Three months on the lam ended for an alleged Las Vegas casino con man at Mr. Lucky’s.

Mark Thomas Georgantas has a history of running from the law and people who lend him cash, a prosecutor said Monday, trying to keep the 53-year-old behind bars.

Two weeks ago, a Nevada attorney general’s office investigator flashed his badge as he approached Georgantas at the 24-hour diner inside Hard Rock Hotel.

Georgantas, aka Mark Gigantis, aka Mark G, aka Mr. Smooth, jumped out of his booth and over a half wall, Deputy Attorney General Sam Kern told District Judge Stefany Miley.

Security officers stopped Georgantas in his tracks.

As authorities attempted to handcuff him, he faked a heart attack and tried to run again.

“He only made it a few steps before being corralled,” Kern wrote in court papers.

On Monday, defense lawyer Gregory Knapp asked the judge to reduce Georgantas’s bail from $500,000 to $50,000 on theft and securities fraud charges, which he called “weak.”
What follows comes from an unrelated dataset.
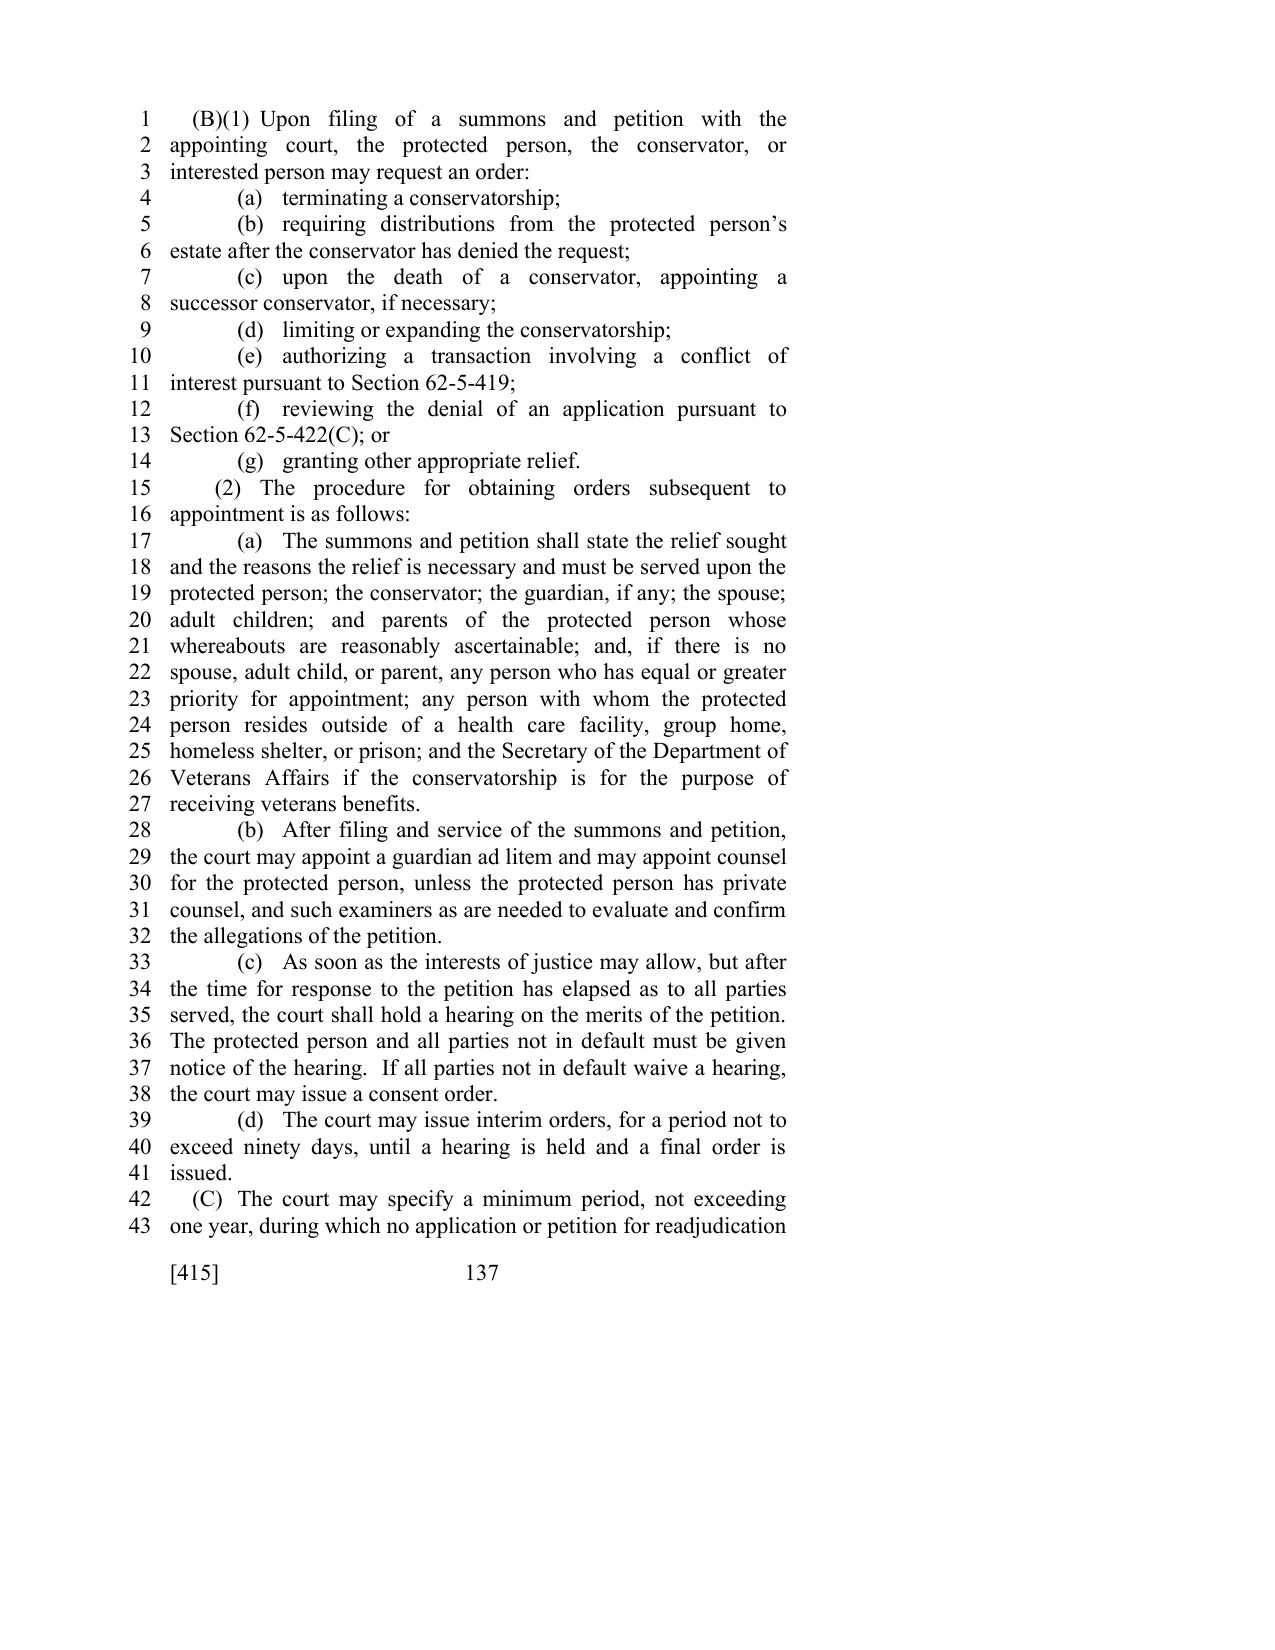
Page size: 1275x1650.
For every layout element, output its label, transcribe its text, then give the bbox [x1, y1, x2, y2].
Georgantas owns businesses in California and Colorado and has not been hiding from Nevada authorities, his attorney said.

The last time a judge set bail for Georgantas at $50,000, he walked away in the middle of a trial, the prosecutor argued.
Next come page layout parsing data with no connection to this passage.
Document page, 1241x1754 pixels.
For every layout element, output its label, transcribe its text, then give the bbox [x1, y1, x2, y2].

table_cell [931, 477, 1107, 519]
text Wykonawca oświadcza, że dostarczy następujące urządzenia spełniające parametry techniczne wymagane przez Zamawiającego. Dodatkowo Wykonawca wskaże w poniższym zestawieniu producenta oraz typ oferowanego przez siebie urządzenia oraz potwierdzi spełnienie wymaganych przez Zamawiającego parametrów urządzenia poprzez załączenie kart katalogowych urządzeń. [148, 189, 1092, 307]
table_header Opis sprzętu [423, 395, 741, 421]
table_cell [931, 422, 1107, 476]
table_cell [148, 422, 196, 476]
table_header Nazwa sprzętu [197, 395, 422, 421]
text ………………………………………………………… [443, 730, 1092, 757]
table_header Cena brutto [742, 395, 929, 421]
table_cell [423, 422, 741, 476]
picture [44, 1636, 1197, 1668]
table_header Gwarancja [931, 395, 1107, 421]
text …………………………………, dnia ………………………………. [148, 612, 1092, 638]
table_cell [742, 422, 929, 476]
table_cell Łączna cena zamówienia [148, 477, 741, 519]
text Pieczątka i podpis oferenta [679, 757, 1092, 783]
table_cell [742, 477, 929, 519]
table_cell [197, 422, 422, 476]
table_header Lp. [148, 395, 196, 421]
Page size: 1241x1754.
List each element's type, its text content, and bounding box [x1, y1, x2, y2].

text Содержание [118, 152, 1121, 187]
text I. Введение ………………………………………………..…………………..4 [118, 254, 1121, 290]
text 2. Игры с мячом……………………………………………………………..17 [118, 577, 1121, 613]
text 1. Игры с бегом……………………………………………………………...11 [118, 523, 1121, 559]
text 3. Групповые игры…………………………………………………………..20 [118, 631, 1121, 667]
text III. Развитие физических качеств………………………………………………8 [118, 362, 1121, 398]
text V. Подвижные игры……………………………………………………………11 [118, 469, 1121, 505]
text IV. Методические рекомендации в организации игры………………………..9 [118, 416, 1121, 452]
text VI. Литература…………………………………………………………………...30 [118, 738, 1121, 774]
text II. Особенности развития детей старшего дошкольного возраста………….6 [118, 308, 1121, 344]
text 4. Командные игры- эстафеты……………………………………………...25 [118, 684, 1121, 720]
Georgantas also escaped a Santa Ana, California, jail in 2003 by sliding down a drain pipe, according to the prosecutor. Georgantas had a friend meet him outside the jail, Kern said, and he stole her Nissan Altima before crashing and running away.
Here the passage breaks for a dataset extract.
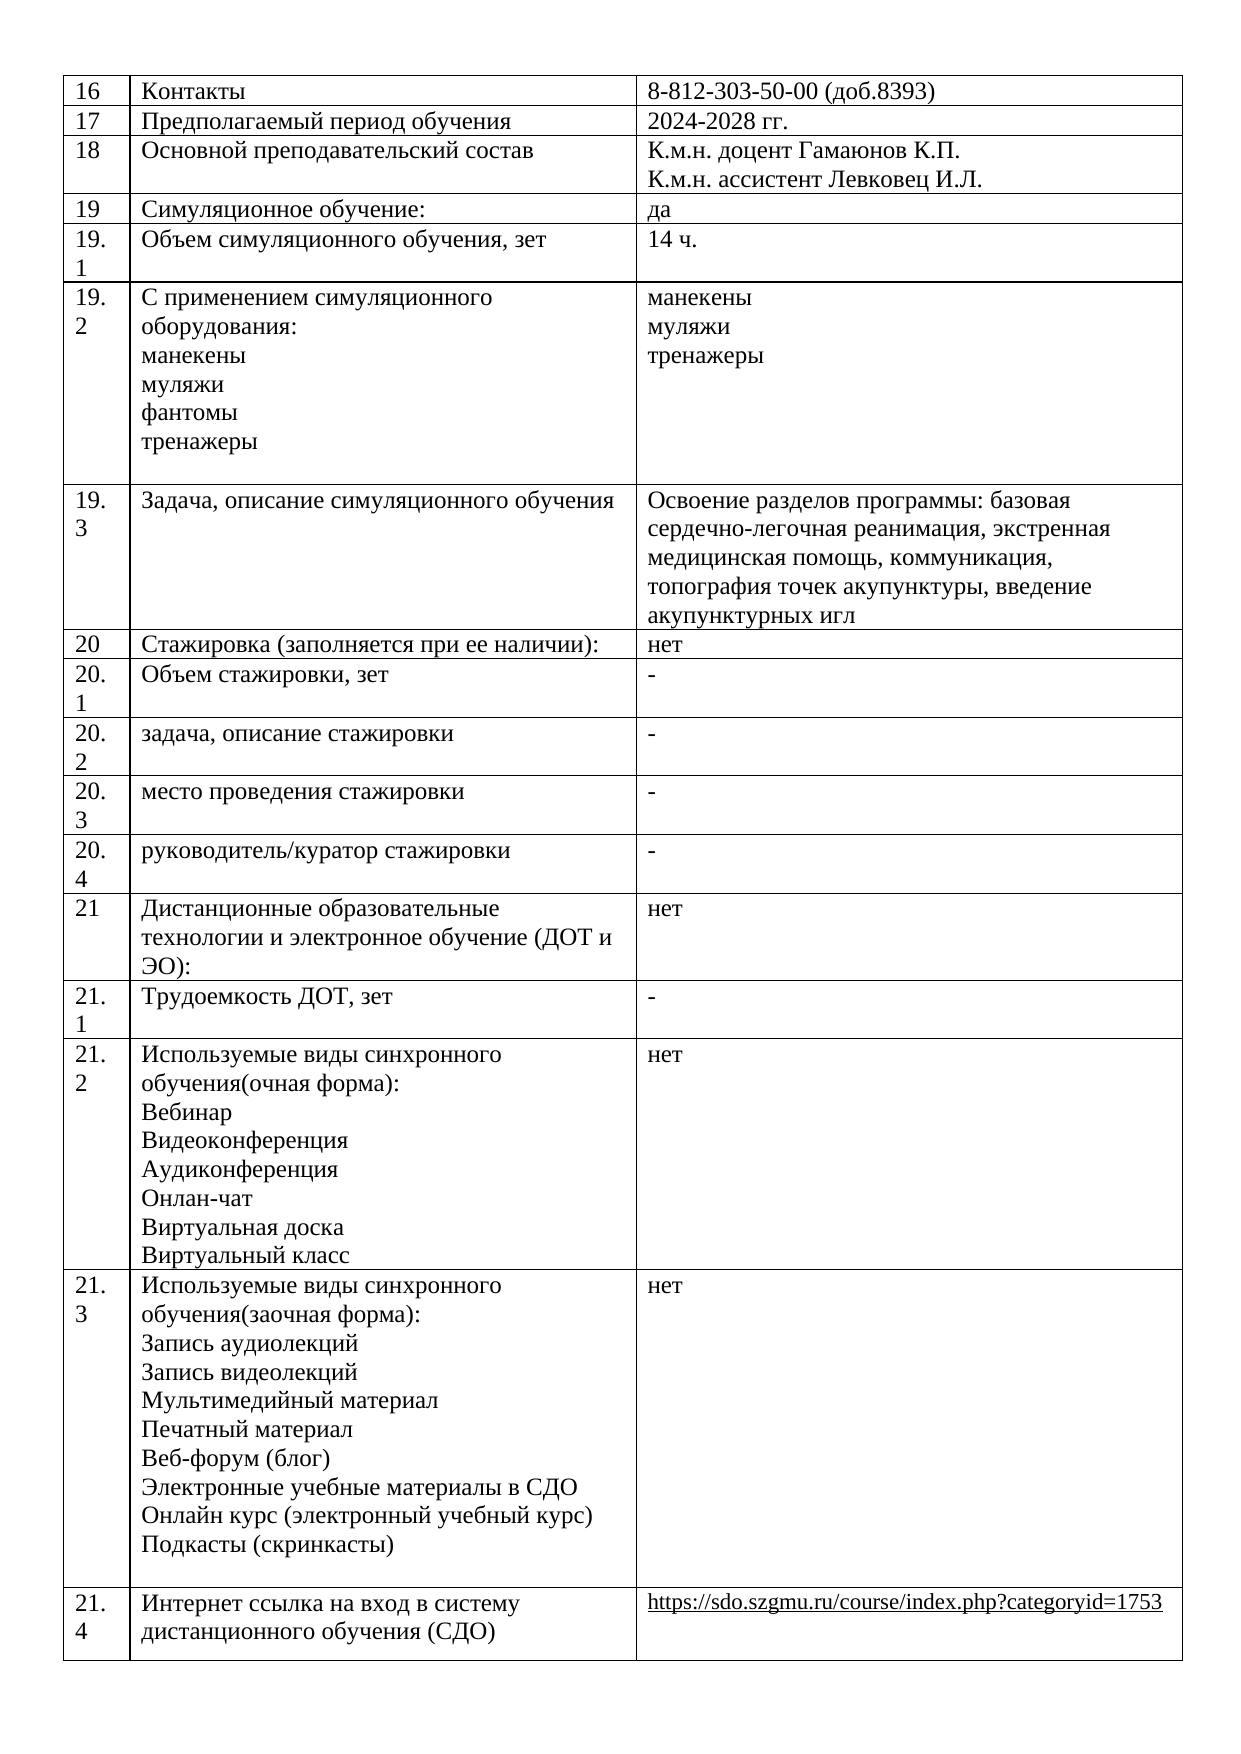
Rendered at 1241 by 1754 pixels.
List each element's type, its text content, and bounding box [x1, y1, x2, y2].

“That’s not true,” Georgantas said, while standing shackled in blue jail fatigues.

Miley called the $500,000 bail “reasonable” and ordered that it stand.

Most recently, Nevada prosecutors said Georgantas convinced at least two people to give him more than $350,000 in a promise to beat casino pit games.

A tip led investigators to the Hard Rock, where Georgantas was supposed to meet someone else, possibly another victim for his scam.

Knapp said prosecutors had leveled “spurious allegations” in a “very defensible case.”

“Nothing criminal happened here,” Knapp told a reporter after Monday’s hearing. “You’ve only seen one side of the card right now. There are two sides to the story. Rest assured, he’s got a strong defense.”

Georgantas told two men that he could win regularly at baccarat, blackjack, craps and roulette in Las Vegas.

He said he was producing a documentary about his system and laid out elaborate paperwork to explain how he planned to build an empire off beating the house.

He name-dropped George Clooney and Matt Damon as clients. He said he had worked for the CIA.

He claimed he attended Princeton University, where he researched spectroscopy, the study of the interaction between matter and electromagnetic radiation.

He promised to always walk out of a casino with a profit.

He didn’t explained exactly how he won, but he promised that selling his system could make $3.9 billion alone. He could pull in another $400 million with a reality TV show, a movie, books, merchandising and a player for hire.

Prosecutors said there’s no system to beat the town built on lost bets and no evidence Georgantas even really intended to produce a documentary.

In an email correspondence with the Review-Journal in January, Georgantas said he never intended to cheat or steal and had evidence that would prove his innocence.

“Each of these individuals APPROACHED ME and THEY asked for MY ASSISTANCE to help them in gaming,” he wrote. “They ALL know my name, stage name, hosts, and each had either witnessed my live play, and/or had prior hands on gaming experience playing with me, and/or each had been provided positive referral about me BY THEIR COLLEAGUES.”